There is no standard course of treatment for ACC. Treatment usually involves management of symptoms and seizures if they occur.
What is the prognosis?
Prognosis depends on the extent and severity of malformations. ACC does not cause death in the majority of children. Mental retardation does not worsen. Although many children with the disorder have average intelligence and lead normal lives, neuropsychological testing reveals subtle differences in higher cortical function compared to individuals of the same age and education without ACC.

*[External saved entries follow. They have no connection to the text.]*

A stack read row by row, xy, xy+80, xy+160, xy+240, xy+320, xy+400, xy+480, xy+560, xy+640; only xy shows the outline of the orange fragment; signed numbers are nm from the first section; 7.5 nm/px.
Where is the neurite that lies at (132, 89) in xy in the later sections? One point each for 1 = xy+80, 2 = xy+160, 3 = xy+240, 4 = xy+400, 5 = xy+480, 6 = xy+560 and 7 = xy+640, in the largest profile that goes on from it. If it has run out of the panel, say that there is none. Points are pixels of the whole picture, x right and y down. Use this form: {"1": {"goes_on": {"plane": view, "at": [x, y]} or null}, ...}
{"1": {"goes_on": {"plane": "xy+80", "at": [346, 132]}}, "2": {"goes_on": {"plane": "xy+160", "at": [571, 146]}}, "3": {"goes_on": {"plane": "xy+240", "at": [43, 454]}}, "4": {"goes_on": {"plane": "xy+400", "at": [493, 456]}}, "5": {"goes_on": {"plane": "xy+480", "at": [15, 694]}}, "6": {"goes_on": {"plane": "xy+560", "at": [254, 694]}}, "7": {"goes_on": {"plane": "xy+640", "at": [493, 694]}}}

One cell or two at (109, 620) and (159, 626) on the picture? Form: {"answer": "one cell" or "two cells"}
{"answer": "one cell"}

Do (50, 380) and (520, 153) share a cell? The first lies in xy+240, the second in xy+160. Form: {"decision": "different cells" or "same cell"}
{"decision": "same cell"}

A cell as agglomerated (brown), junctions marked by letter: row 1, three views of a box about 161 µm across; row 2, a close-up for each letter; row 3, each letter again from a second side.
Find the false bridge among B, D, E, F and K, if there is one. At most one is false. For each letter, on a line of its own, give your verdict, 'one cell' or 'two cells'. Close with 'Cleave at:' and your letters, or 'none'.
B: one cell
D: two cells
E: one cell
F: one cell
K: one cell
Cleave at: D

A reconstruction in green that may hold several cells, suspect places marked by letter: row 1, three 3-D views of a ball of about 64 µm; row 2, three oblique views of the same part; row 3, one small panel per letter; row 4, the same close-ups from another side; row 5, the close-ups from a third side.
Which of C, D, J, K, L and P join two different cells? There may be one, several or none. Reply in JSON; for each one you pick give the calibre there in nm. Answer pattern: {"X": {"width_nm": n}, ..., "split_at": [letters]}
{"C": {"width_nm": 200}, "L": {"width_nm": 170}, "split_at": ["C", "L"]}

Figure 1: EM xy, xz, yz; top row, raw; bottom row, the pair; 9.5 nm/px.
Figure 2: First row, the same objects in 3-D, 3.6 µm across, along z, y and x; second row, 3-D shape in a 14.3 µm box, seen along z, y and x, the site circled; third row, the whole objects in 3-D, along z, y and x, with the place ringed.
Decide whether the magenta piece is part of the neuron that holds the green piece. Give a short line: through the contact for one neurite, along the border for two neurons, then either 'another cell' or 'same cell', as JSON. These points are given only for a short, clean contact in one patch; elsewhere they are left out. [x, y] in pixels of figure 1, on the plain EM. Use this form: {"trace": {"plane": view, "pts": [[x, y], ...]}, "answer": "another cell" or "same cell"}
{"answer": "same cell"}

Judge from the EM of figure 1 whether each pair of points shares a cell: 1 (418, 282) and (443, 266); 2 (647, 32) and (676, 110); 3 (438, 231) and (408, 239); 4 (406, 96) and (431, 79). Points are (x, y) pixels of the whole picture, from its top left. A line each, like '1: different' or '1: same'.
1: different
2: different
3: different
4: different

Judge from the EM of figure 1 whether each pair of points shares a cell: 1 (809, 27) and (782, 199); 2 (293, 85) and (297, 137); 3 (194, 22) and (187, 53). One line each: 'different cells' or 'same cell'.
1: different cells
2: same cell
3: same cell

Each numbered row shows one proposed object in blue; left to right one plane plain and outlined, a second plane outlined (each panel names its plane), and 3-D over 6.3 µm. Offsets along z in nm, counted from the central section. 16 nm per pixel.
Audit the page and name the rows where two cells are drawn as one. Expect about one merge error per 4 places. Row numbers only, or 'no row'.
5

What research is being done?
The NINDS conducts and supports a wide range of studies that explore the complex mechanisms of normal brain development. The knowledge gained from these fundamental studies helps researchers understand how the process can go awry and provides opportunities for more effectively treating, and perhaps even preventing, developmental brain disorders such as ACC.
March of Dimes
1275 Mamaroneck Avenue
White Plains, NY 10605
Toll-free: 888.MODIMES (663.4637)
National Organization for Rare Disorders (NORD)
P.O. Box 1968
(55 Kenosia Avenue)
Danbury, CT 06813-1968
Voice Mail: 800.999.NORD (6673)
National Organization for Disorders of the Corpus Callosum
18032-C Lemon Drive
Yorba Linda, CA 92886
Source: National Institutes of Health; National Institute of Neurological Disorders and Stroke
Can't find the health information you’re looking for?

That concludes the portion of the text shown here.